Autre fait marquant : la posture du président Félix Tshisekedi. Contrairement aux autres dirigeants présents à Dar es Salaam, il a suivi les discussions en visioconférence. Un détail qui en dit long sur les rapports de force au sein de cette rencontre. Face à ses homologues est-africains et australiens, Tshisekedi n’a pas pu exercer pleinement son poids diplomatique. L’absence physique du président congolais a-t-elle influencé la tonalité modérée du sommet ? Ou, au contraire, cette modération était-elle un choix délibéré des instances régionales pour éviter de froisser Kigali et préserver une fragile unité continentale ?

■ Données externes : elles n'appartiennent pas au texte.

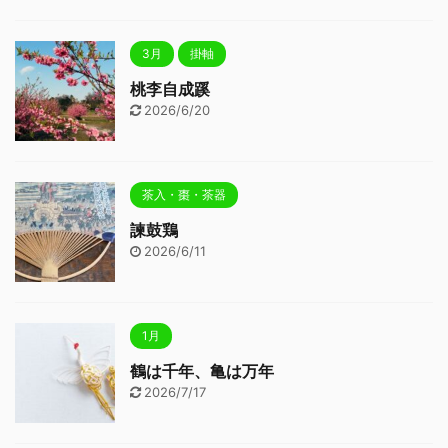
3月
掛軸
桃李自成蹊
2026/6/20
茶入・棗・茶器
諫鼓鶏
2026/6/11
1月
鶴は千年、亀は万年
2026/7/17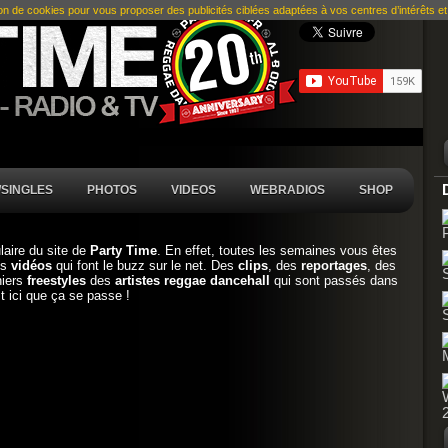
ion de cookies pour vous proposer des publicités ciblées adaptées à vos centres d’intérêts et r
SINGLES
PHOTOS
VIDEOS
WEBRADIOS
SHOP
ulaire du site de
Party Time
. En effet, toutes les semaines vous êtes
es
vidéos
qui font le buzz sur le net. Des
clips
, des
reportages
, des
niers
freestyles
des
artistes reggae dancehall
qui sont passés dans
t ici que ça se passe !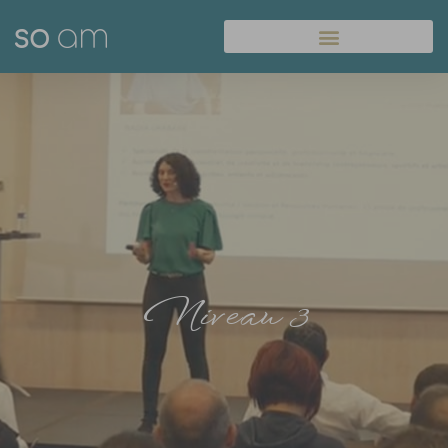
Panneau de gestion des cookies
Niveau 3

Ce sommet, bien que symboliquement fort, pose donc une question de fond : l’Afrique est-elle réellement prête à s’affranchir des jeux d’influence et à affronter, sans détours, les véritables causes du chaos en RDC ? À force de diplomatie douce et de prudence calculée, le risque est de laisser la crise s’enliser, au détriment de la souveraineté et de la stabilité du peuple congolais.